**EXERCISE AIM**
Please report every line from the material that contains the word "newcommand".
═══
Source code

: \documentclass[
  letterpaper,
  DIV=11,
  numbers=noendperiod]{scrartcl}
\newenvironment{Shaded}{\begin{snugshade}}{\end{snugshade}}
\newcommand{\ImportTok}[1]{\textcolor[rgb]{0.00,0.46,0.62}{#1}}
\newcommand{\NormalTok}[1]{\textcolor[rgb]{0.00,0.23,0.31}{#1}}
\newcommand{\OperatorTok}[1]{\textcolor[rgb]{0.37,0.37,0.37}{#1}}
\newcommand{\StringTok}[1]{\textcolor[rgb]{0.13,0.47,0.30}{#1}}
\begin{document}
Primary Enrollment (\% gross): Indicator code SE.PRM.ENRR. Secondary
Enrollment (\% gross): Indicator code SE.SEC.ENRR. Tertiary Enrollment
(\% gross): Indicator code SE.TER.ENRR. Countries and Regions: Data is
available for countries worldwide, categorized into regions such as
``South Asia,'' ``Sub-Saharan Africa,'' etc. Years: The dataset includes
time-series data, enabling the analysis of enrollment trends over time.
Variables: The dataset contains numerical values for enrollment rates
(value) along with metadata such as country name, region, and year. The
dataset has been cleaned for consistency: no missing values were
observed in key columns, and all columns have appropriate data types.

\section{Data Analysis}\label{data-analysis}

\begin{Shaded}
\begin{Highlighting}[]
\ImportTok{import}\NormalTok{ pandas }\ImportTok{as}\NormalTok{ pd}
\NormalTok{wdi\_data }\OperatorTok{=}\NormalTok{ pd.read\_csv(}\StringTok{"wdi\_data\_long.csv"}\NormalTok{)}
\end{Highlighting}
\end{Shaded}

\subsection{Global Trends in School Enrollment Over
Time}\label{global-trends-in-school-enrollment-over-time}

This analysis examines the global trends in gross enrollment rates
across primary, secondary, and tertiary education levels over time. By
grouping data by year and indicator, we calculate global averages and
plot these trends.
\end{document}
═══
**WRITTEN RESPONSE**
\newcommand{\ImportTok}[1]{\textcolor[rgb]{0.00,0.46,0.62}{#1}}
\newcommand{\NormalTok}[1]{\textcolor[rgb]{0.00,0.23,0.31}{#1}}
\newcommand{\OperatorTok}[1]{\textcolor[rgb]{0.37,0.37,0.37}{#1}}
\newcommand{\StringTok}[1]{\textcolor[rgb]{0.13,0.47,0.30}{#1}}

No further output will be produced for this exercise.